When the quality of the content they release is this low, I really can’t help but conclude that Question Time isn’t worth airing anymore.
And it’s actually something I’ve been saying for a long time now.
In fact, I said it to a producer who emailed me in 2020, asking me if I wanted to consider being a panellist.
Having watched a racist row erupt on the show the previous Thursday, I responded with my thoughts: ‘The show essentially aired and normalised racism. It’s not something that should be debated’, telling him that I felt that control was slipping into the hands of fascists and that we were happily giving them space to exist.

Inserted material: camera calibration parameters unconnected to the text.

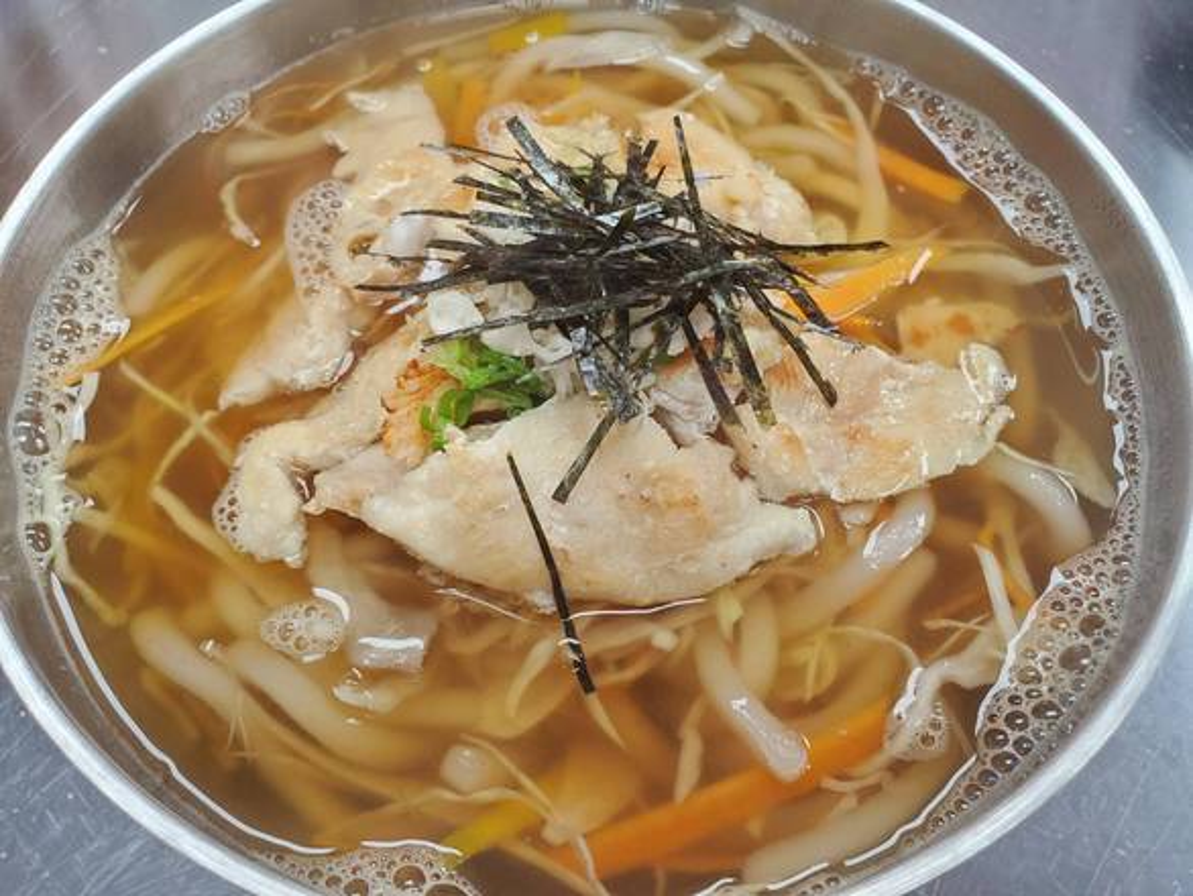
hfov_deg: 67.3
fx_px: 896
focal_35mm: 26
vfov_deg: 53.1
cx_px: 596
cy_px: 448
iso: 160
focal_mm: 4.3
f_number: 2.4
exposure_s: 1/60
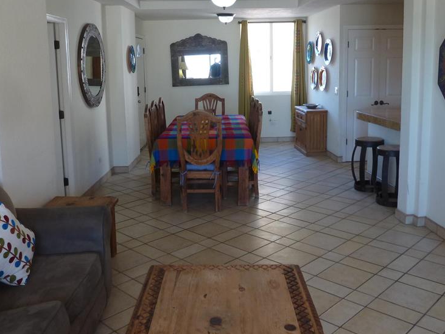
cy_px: 131
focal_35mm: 35
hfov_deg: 52.6
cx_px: 212
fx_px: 450
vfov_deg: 40.5
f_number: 3.3
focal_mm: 4.1
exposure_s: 1/30
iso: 100
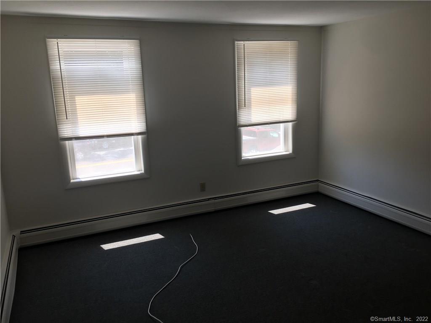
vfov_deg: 48.2
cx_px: 216
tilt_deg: -9.2
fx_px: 361
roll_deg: +0.3
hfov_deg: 61.7
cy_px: 162
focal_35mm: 29
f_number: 2.2
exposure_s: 1/120
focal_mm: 4.15
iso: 25
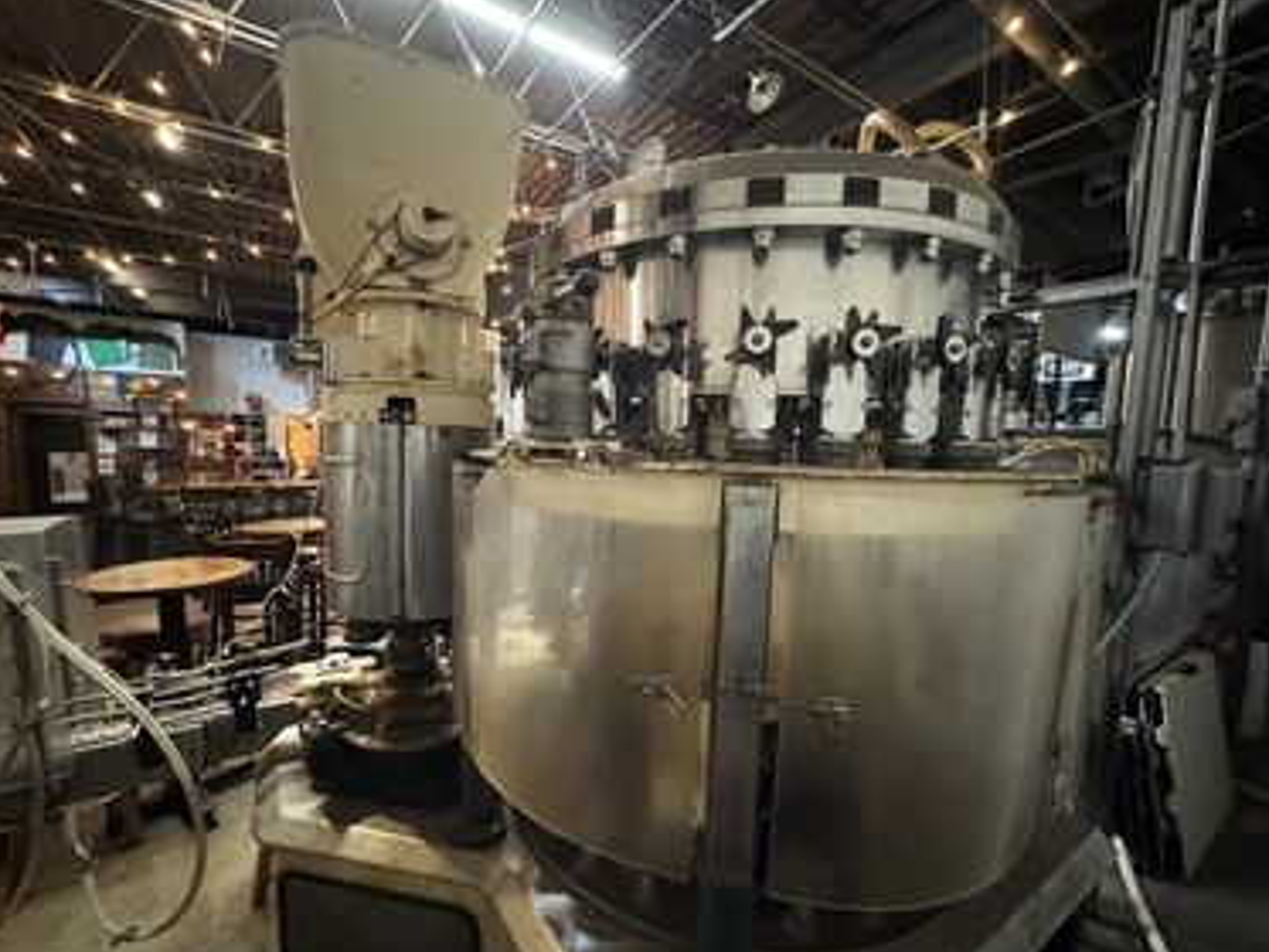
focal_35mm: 15
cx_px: 616
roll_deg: -1.6
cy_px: 500
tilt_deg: -6.6
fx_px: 550
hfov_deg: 98.1
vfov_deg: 81.7
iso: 1250
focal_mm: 2.22
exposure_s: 1/40
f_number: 2.2
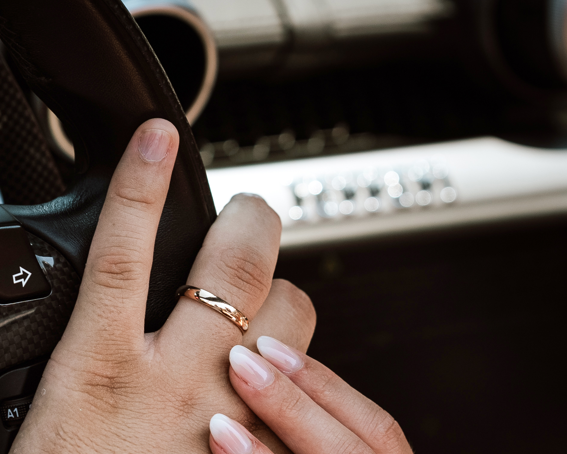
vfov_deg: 5.2
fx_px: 4967
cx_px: 218
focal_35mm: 296
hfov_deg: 6.5
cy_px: 277
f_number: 2.8
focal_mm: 85
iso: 100
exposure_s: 1/1250
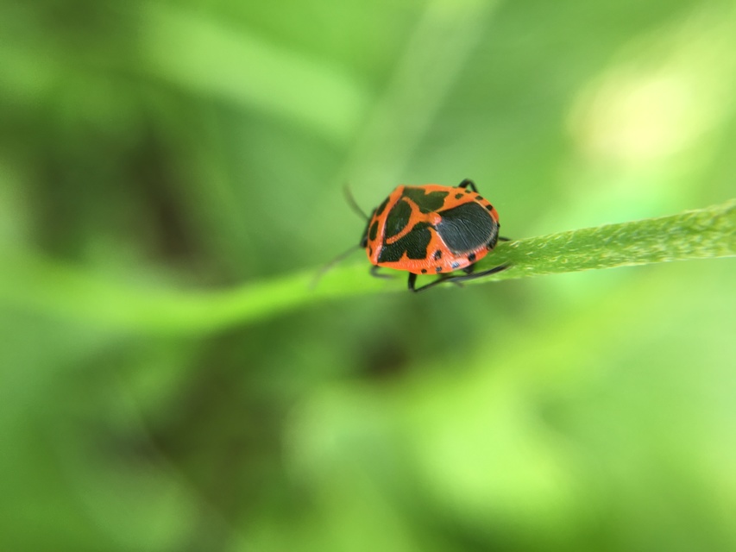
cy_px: 276
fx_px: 617
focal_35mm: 29
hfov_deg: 61.7
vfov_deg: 48.2
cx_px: 368
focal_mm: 4.15
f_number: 2.2
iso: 25
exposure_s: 1/100
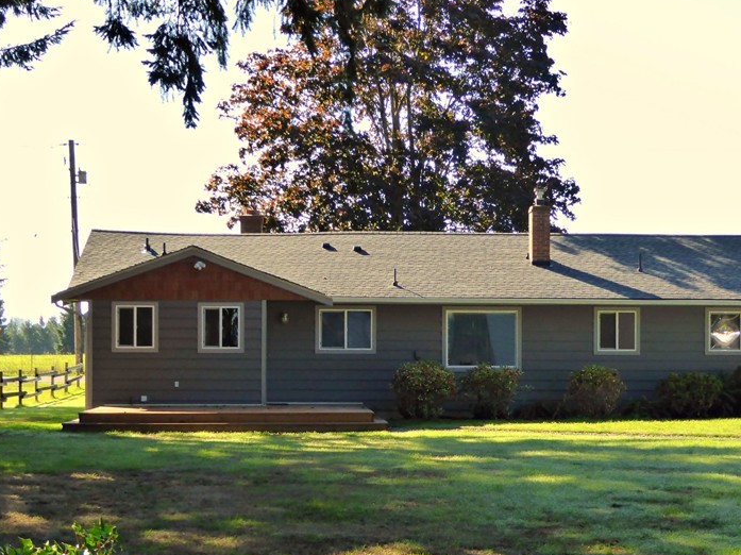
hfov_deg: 27.0
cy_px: 366
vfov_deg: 20.4
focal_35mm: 72
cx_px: 401
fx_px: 1540
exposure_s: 1/320
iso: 200
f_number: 4
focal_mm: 8.4
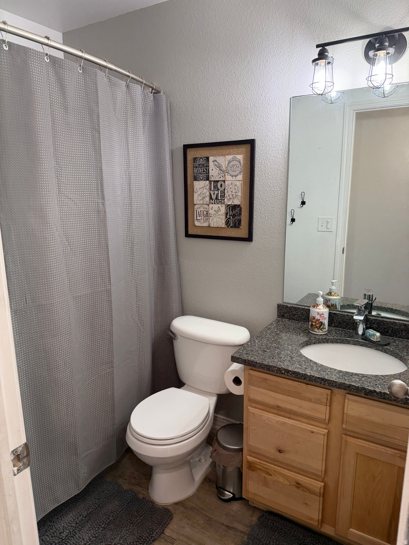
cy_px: 272
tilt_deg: -12.5
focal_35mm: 24
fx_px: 378
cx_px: 204
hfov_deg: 56.8
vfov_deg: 71.6
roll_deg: +1.3
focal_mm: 6.76
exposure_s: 1/120
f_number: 1.78
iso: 160
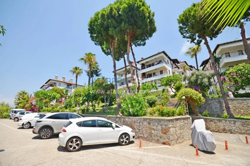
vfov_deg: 77.3
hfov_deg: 100.4
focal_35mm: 15
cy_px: 83
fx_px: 104
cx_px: 125
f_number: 9
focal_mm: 10
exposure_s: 1/250
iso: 100
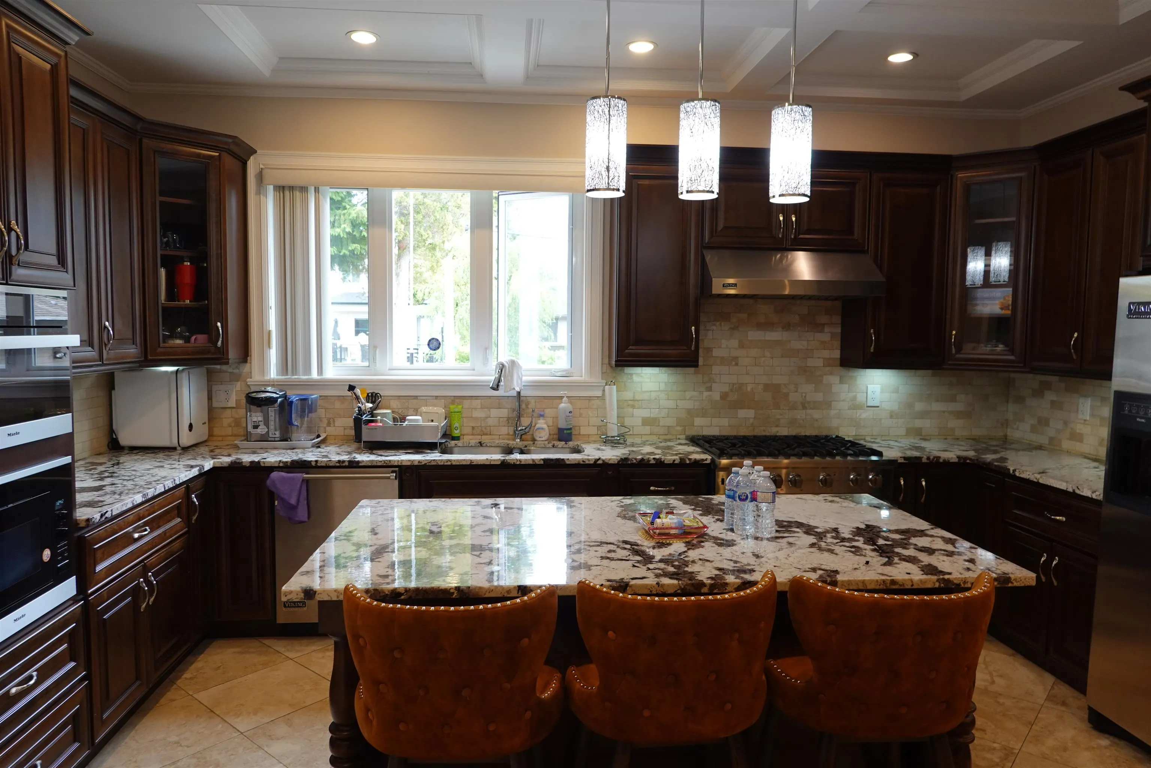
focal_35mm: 24
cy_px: 384
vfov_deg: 53.1
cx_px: 576
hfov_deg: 73.7
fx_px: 767
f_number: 2.8
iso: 125
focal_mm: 9
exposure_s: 1/30
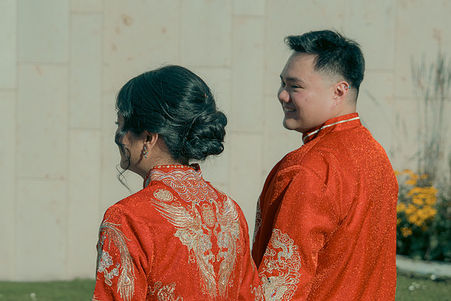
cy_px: 150
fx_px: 1053
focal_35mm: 84
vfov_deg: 16.3
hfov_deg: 24.2
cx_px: 226
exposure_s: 1/2000
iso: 125
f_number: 3.5
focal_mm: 56
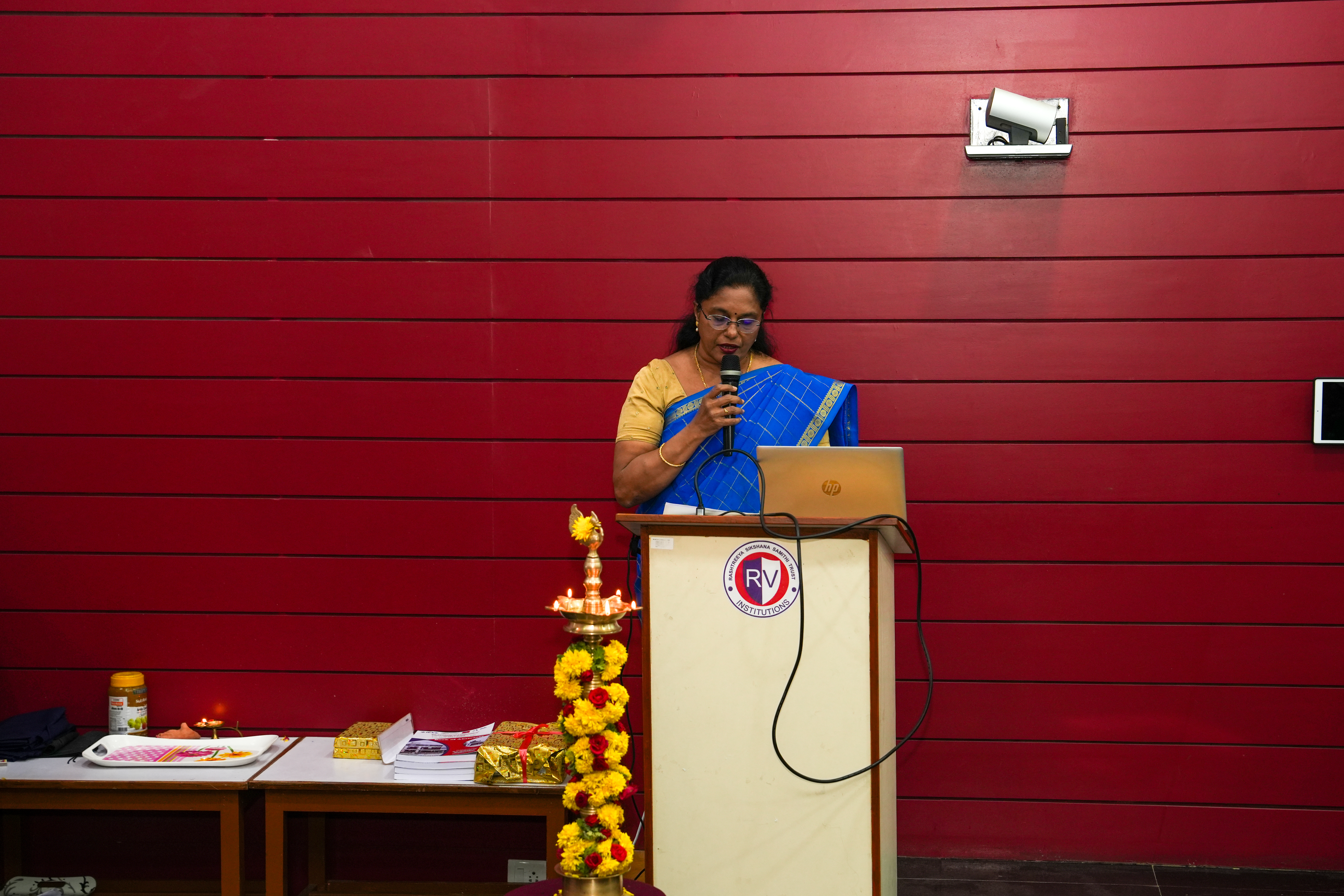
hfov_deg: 28.8
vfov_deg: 19.5
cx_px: 672
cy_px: 448
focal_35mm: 70
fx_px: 2613
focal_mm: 70
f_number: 4
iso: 800
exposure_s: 1/125
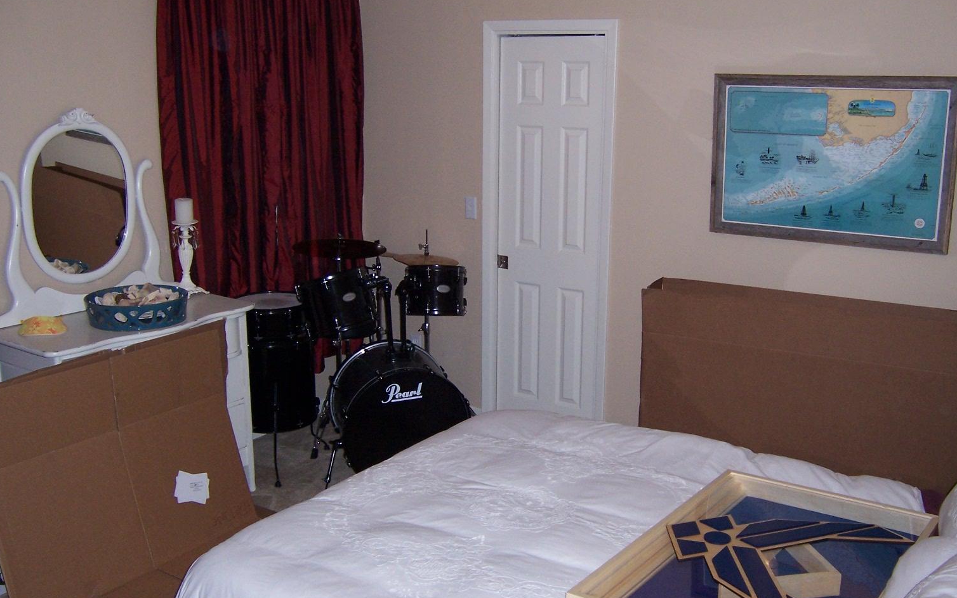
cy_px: 284
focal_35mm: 36
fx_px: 939
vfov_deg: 35.3
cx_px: 478
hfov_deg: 54.0
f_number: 2.8
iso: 140
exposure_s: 1/60
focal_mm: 5.5
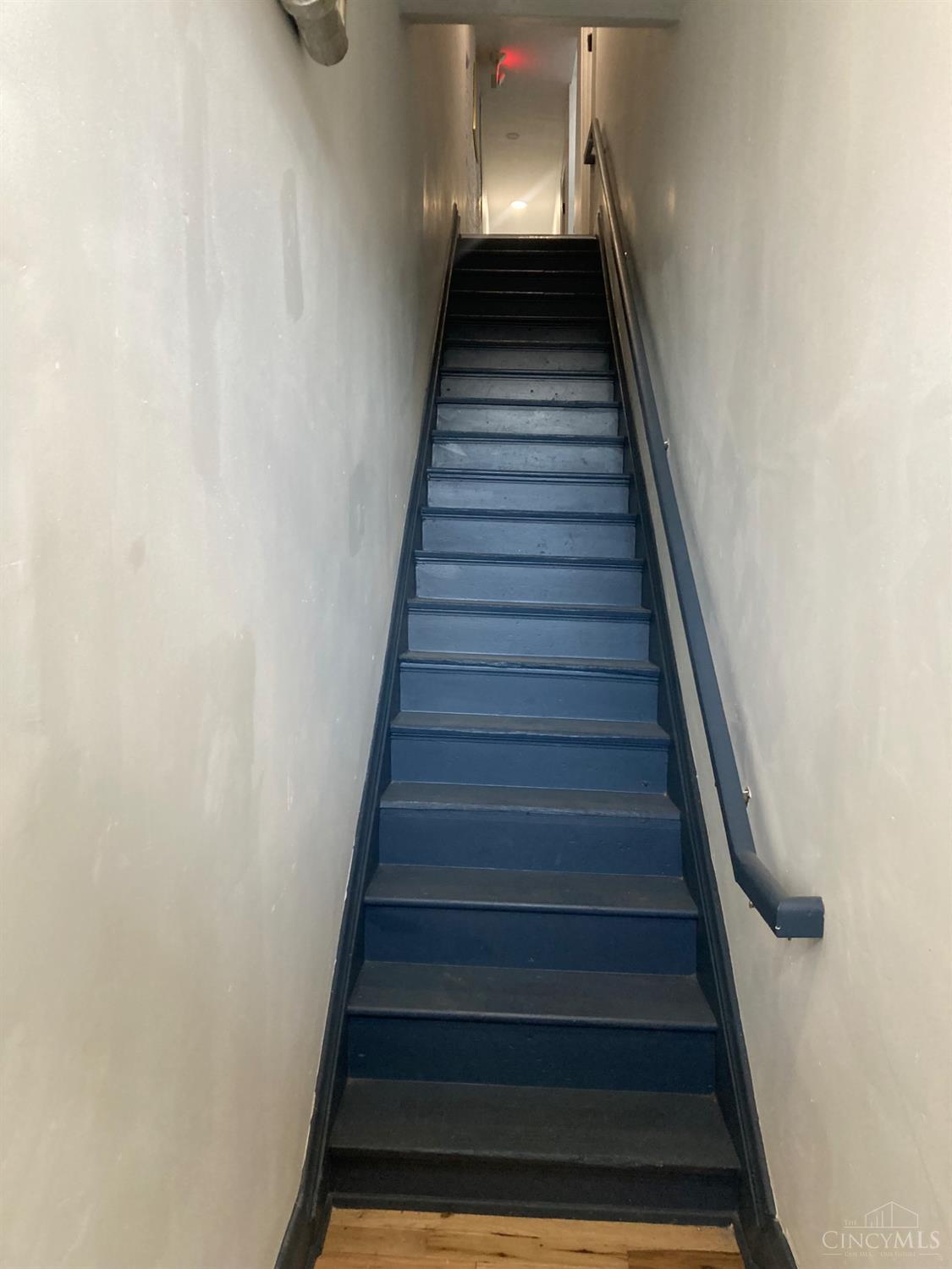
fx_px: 1027
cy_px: 634
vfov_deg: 63.4
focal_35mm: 28
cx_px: 476
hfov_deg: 49.7
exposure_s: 1/60
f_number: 1.8
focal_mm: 3.99
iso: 125
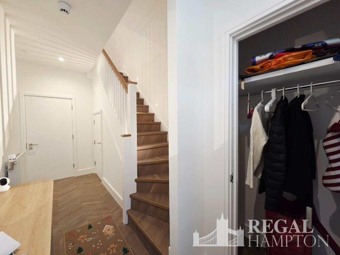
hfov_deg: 106.2
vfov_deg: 89.9
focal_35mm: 13
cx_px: 170
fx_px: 128
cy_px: 128
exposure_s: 1/50
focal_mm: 2.2
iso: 200
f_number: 2.2
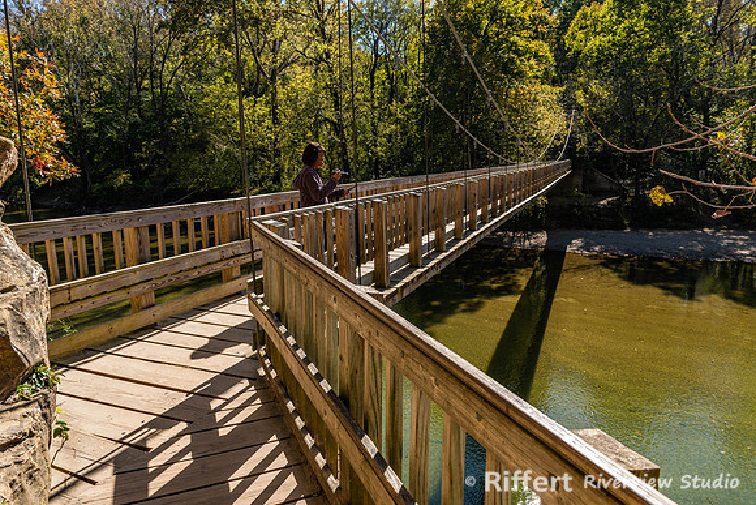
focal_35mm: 24
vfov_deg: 53.2
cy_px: 252
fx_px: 504
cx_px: 378
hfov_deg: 73.7
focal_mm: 24
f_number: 8
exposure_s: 1/200
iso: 125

In his reply, the producer said: ‘I’d like to reassure you that the whole team makes every effort to make QT a safe and welcoming space for everyone, regardless of background. We also endeavour to reflect the diversity of the nation as a whole in our panels and audiences across the series.’
Regardless, my feelings on this have not changed.
As I watched Tom Skinner, someone who has recently joined the hard-right political party Reform UK, talk about how to help young people, I wondered why this convicted criminal was given the space that, say, a youth worker could have taken.
Or literally anyone else.
To then later find out he was paid £2,000 for his appearance was a bitter icing on the cake. For his lamentations on the plight of the working class – talking about how people can’t afford to ‘enjoy a pint of beer’ or ‘take their kids to the football’ – he pocketed £2k.
I would be remiss not to add at this point that the house Skinner grew up in sold for £2.5million in 2017, and that he attended a prestigious Brentford private school.
Anyway, hopefully he uses that to pay back some of that loan his firm is said to have avoided.
The Question Time controversy didn’t end there. Earlier in the day, Reform UK leader Nigel Farage had claimed on X that he was unable to appear on the show that night because he was not allowed to attend an episode filmed in his own constituency, Clacton-on-Sea (confirming here in case Farage, who seems to have forgotten, sees this).
Labour MP Mike Tapp quoted Farage’s post, questioning his claim: ‘I seem to remember being on Question Time, a few months ago, in Dover…my constituency’.
I suspect we were all pretty surprised when Question Time posted a very out-of-character response, coming to Farage’s defence.
‘There is a longstanding policy on Question Time not to invite MPs on in their local constituencies unless it’s for a single-issue special programme. This is why Mike Tapp MP appeared on the panel in his constituency for the immigration special in Dover.’
Farage, with his divisive, provocative stances on issues like immigration, is a regular guest on the show, having appeared almost 40 times since his first appearance in 2000.
For Question Time to take to social media to come to Farage’s defence so quickly was, to me, alarming. I don’t recall it ever happening so quickly, or so enthusiastically, before.
I appreciate we live in politically polarised times, and that people on both sides will believe that their opposing ideology benefits from favouritism, but to me, this does not suggest impartiality.
I can’t help but feel like Question Time has all but lost its credibility and meaning.
For a long time now, it simply gives a platform to hateful speech. I don’t believe that’s debate, it’s vitriol posing as entertainment.
Question Time is a mess that needs, at the very least, a complete overhaul. We have better places for £2,000 to go than into the pockets of people like Tom Skinner.